So, I was talking to a friend of mine about an idea I had to use a microcontroller to automatically adjust bias of output tubes on a fixed bias amp. I'm not sure he actually knew what he was talking about, but he said, "Hey, I think I heard you can use an opamp for that." That sounded vaguely like it might actually work, so I did some Googling to try to see what other people were doing. I couldn't find anything. Google "using an opamp to bias a tube amp", and nothing relevant comes up. So I decided to poke around some on my own.
This actually works in simulation:

Pretend that the mosfet is actually a power tube. R1 is a current sense resistor. It does the same basic thing as the 1 ohm resistors you guys put in your amps to check the bias and really is there for the same basic reason. It's chosen to be small enough that it doesn't contribute significantly to the bias itself, but large enough that the reference voltage doesn't have to be manipulated with millivolt precision. V2 is the reference voltage. You set the reference voltage to the same voltage you want to see at the junction of cathode (drain) and R1. Given the voltage at that junction you know the current. So, let's say you have a pair of 6L6s you want to run at 40mA/piece for 80mA total.
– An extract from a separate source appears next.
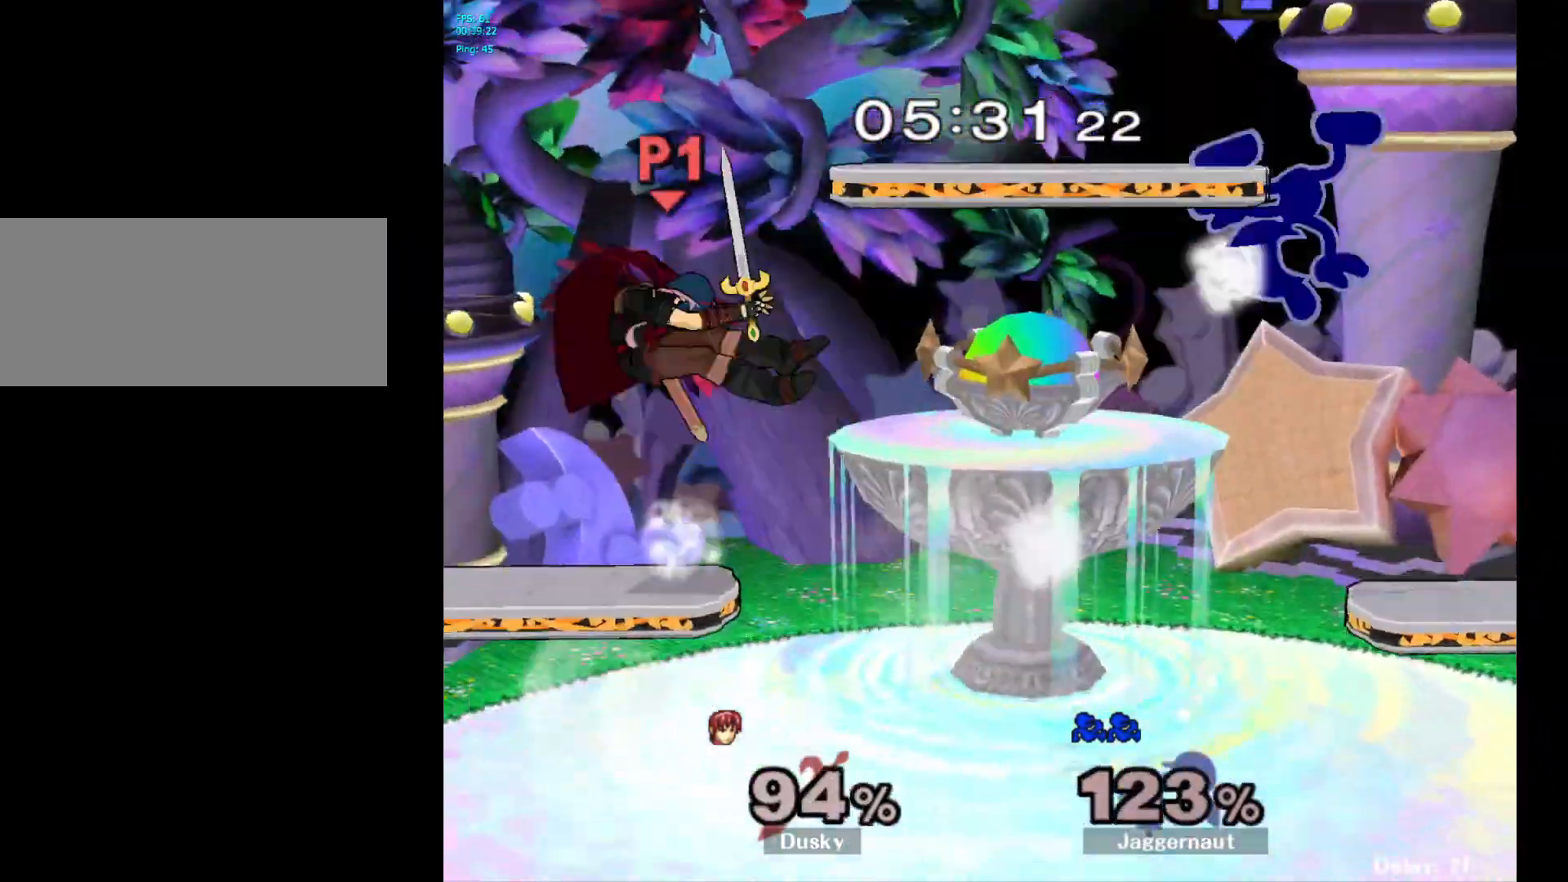
{"buttons": [], "left_stick": "left", "right_stick": "center", "events": [[183, "R1", "up"], [217, "left_stick", "left"], [383, "left_stick", "center"], [450, "left_stick", "left"]]}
If R1 is 10R, then your target reference voltage is 0.8V. The output of the opamp is referenced to ground through R4 and fed through to the grid (gate) as the bias voltage. The opamp compares the voltage at the cathode with the reference voltage and uses negative feedback to make them very close to the same number. For a high gain opamp, you probably can't measure the actual difference. As you can see, if cathode voltage rides up, then the output of the opamp goes down, which biases the tube (mosfet) cooler, so the cathode voltage rides back down. That's the negative feedback action. C4 is there to look like a short at audio frequencies, so your signal doesn't wind up trying to change the bias. Similar to a cathode bypass cap. The cutoff frequency (I think) is f = 1/(2 * pi * R2||R4 * C4). But I'm not confident in that analysis. Works in sim with current values, though. Smaller grid leak should mean bigger C4. The net effect is the bias is controlled solely by your reference voltage and is independent of the characteristics of your individual tubes, so you can change power tubes at will and always get the same bias current.
Anyway, obviously not actually tried in a tube amp. But I don't see why it couldn't work. As a practical consideration, you have to make sure that your opamp can actually get to the target bias voltage. Which might mean adding a mosfet to amplify the opamp. The mosfet would probably invert the opamp output, so be sure to swap the +/- inputs to the opamp. Negative feedback makes this thing work. If you accidentally swap something and get positive feedback you could completely meltdown your power section.
Anyway. Just thought it was a cool idea.